In practice, many films, sheets, and other extruded parts are multilayered; this allows for optimization of a wide range of properties, such as oxygen permeability, strength, and stiffness. The primary difficulty of coextrusion is bridging the gap in properties between each layer. Adding a thin "compatibility" layer is a common solution to alleviating viscosity or stiffness incompatibilities.

There are two major die types for coextrusion: single manifold and multi manifold. Both types rely on a separate extruder for each polymer chemistry. In multi manifold dies, each layer is extruded separately and only combined just before the die lips. This die type is expensive due to the complex tooling required, but can alleviate vast differences in rheological behavior between the various layers. Single manifold dies form the multiple layers into a single layer, allowing contact between the polymer layers for a longer period of time. This ensures optimal bonding, but comes at the consequence of needing higher compatibility polymers.

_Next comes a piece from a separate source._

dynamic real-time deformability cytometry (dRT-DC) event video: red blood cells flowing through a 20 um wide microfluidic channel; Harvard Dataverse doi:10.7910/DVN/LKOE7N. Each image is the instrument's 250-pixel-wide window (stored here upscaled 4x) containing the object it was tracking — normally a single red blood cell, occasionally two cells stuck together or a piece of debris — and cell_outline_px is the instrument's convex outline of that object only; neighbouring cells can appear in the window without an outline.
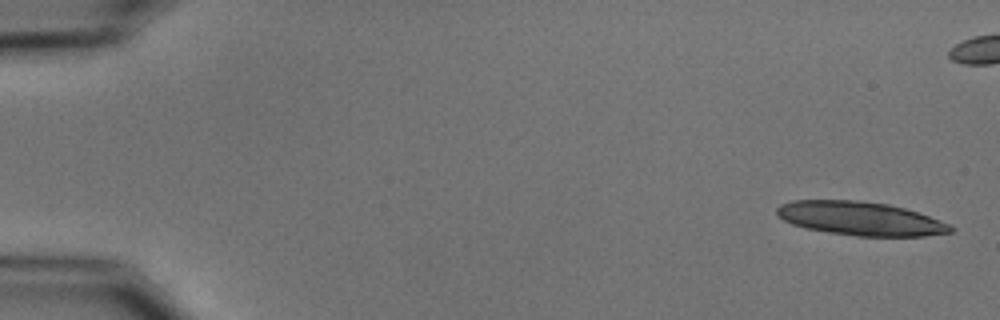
{"species": "common noctule bat (a hibernating species)", "species_latin": "Nyctalus noctula", "temperature_condition": "cold", "stored_images_in_passage": 7, "camera_frame_rate_fps": 3000, "um_per_image_px": 0.085, "animal": {"sex": "male", "body_mass_g": 15.6}, "frame": {"image": 1, "passage_image": 1, "time_ms": 0.0, "image_size_px": [1000, 320], "cell_outline_px": [[956, 228], [952, 232], [924, 236], [856, 236], [828, 232], [804, 228], [792, 224], [776, 216], [776, 208], [780, 204], [792, 200], [860, 200], [888, 204], [904, 208], [928, 216], [948, 224]], "centroid_in_image_um": [73.08, 18.57], "position_along_channel_um": 11.9, "area_um2": 34.16}}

There are two types of processing defects that can occur during coextrusion. The first defect is interface instability, causing unintended interface shapes. This can cause "encapsulation" of the higher viscosity melt by the lower viscosity melt, leading to poor final performance of the extruded part. The severity of this type of defect is proportional to the difference in viscosities between the two polymer melts. The other type of defect forms from oscillations in the melt flow, causing small wavelike patterns on the surface of the melt and reducing optical transparency.